Pop Culture

Harvey Weinstein’s L.A. Charges Carry a Max of 140 Years in Prison

Harvey Weinstein, the disgraced Hollywood producer and convicted rapist currently serving a 23-year prison sentence in New York, was charged Friday with six more counts of sexual assault by Los Angeles prosecutors. The charges are three counts of rape and three counts of forcible oral copulation, the Associated Press reports. Altogether the 11 charges he faces in L.A. carry a maximum sentence of 140 years in prison. 

The California charges were pursued by the Los Angeles District Attorney’s Office. Two charges stem from an allegation that Weinstein raped a woman at a hotel in Beverly Hills between September 2004 and September 2005. The four other charges stem from an allegation that he raped a different woman on two separate occasions between November 2009 and November 2010 at a Beverly Hills hotel. 

Weinstein, who has been accused of sexual misconduct by more than 80 women and has long denied all claims of nonconsensual acts, has not changed his tune regarding these charges. Juda Engelmayer, Weinstein’s spokesman, said as much in a statement to the AP, noting his client “has always maintained that every one of his physical encounters throughout his entire life have been consensual. That hasn’t changed. At this moment we cannot comment on the additional charges until we learn more about them.”

The new charges follow Weinstein’s high-profile trial in New York, where in February he was found guilty of a criminal sexual act in the first degree and rape in the third degree. The trial was the first legal referendum on Weinstein’s Hollywood downfall, which triggered the broader, renewed #MeToo movement and an industry-wide reckoning regarding sexual misconduct.
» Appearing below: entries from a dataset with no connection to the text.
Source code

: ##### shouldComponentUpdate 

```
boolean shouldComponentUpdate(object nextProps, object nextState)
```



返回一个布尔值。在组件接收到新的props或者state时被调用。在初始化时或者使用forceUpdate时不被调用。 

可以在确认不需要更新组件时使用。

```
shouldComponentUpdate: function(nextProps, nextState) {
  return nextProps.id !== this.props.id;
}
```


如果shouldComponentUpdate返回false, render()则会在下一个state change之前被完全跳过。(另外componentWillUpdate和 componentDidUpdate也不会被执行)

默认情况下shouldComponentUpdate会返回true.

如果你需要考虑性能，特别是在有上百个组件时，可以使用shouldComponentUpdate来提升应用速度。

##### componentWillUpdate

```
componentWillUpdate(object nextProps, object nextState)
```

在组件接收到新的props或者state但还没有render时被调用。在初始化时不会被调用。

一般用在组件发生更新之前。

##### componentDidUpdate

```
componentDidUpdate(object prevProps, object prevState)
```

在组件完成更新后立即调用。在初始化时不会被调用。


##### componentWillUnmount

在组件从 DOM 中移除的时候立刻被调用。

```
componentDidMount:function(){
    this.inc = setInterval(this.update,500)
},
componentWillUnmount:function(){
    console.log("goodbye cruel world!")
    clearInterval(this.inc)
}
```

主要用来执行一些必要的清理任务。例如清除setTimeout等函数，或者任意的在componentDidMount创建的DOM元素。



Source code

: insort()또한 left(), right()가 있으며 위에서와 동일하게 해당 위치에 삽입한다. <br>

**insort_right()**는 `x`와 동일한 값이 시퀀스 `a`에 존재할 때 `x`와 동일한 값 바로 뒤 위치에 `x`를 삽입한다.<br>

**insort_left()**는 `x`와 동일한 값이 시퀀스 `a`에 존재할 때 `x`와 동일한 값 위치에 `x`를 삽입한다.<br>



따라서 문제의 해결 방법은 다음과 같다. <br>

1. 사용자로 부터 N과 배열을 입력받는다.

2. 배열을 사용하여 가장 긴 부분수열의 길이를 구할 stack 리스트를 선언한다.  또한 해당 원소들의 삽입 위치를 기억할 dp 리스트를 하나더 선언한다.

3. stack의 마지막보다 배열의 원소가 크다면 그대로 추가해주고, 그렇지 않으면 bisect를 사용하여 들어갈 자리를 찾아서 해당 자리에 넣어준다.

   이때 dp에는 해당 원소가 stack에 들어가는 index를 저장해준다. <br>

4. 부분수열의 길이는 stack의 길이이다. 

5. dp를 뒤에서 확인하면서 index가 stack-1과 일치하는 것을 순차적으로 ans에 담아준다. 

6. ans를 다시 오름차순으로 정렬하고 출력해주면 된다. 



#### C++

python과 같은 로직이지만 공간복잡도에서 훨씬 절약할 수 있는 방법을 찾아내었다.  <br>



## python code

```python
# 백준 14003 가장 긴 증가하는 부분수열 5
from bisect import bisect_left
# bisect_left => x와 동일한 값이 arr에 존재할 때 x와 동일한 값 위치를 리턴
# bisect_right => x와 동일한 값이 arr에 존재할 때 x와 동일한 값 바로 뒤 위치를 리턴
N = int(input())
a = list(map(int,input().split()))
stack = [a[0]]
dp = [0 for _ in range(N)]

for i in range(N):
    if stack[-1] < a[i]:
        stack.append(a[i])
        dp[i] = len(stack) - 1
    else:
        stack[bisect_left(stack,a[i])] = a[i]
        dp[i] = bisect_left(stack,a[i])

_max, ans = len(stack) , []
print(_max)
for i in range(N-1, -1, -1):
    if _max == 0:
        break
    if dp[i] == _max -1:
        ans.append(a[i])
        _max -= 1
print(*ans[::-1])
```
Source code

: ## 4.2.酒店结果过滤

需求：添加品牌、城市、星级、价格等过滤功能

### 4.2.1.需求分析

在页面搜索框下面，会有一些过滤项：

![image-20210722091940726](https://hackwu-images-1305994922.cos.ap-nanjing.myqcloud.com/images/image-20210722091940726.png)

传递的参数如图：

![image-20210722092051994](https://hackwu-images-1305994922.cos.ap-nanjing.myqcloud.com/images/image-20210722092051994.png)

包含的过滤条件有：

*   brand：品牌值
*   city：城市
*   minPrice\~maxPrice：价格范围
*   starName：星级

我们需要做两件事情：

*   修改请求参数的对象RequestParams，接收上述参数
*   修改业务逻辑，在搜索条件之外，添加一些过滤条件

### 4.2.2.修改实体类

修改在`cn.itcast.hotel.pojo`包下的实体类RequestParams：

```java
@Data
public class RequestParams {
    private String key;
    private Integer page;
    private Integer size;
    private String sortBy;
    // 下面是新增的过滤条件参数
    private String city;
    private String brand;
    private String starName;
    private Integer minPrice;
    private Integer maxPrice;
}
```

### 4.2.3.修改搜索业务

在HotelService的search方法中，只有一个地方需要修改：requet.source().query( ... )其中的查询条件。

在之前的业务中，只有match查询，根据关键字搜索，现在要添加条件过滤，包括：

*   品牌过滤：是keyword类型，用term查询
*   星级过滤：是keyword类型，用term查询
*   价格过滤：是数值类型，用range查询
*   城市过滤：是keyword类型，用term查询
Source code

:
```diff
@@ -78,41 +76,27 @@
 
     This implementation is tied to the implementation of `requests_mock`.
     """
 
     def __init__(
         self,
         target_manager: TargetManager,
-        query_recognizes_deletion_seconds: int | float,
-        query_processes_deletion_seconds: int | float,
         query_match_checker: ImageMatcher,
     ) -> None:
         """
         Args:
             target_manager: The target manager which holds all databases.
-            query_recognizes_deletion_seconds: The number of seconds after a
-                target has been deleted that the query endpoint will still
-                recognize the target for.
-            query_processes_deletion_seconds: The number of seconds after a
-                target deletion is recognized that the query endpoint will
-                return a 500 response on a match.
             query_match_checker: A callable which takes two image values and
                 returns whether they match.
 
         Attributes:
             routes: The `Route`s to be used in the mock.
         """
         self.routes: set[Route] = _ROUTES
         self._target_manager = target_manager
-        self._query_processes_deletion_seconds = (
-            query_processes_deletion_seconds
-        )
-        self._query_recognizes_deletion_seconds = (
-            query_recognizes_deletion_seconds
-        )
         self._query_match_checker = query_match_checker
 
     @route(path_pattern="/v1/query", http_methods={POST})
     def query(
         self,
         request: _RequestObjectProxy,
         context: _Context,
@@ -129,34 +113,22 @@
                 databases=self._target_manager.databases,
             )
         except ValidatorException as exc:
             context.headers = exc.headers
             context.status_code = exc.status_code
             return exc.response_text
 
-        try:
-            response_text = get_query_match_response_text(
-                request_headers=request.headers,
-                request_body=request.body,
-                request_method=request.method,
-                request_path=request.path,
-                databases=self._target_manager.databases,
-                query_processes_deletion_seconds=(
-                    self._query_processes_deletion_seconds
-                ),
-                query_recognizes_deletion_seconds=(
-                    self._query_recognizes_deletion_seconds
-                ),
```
Weinstein is currently serving time in an upstate New York prison; he contracted coronavirus in March while imprisoned but has since recovered, according to his spokesman. 

Weinstein’s California charges are being pursued by a task force that tackles sexual misconduct in the entertainment industry, assembled by Los Angeles district attorney Jackie Lacey in 2018. As the AP notes, the task force had made little headway until this year, more recently bringing charges against adult-film star Ron Jeremy and producer David Guillod. (Jeremy has previously denied accusations of sexual assault, though he has not commented publicly on the case; Guillod’s spokesperson has denied the allegations, saying the producer “looks forward to clearing his name.”) The D.A.’s office, which first brought charges against Weinstein in January, is attempting to extradite Weinstein to the West Coast, but that effort has been delayed by restrictions due to the ongoing pandemic.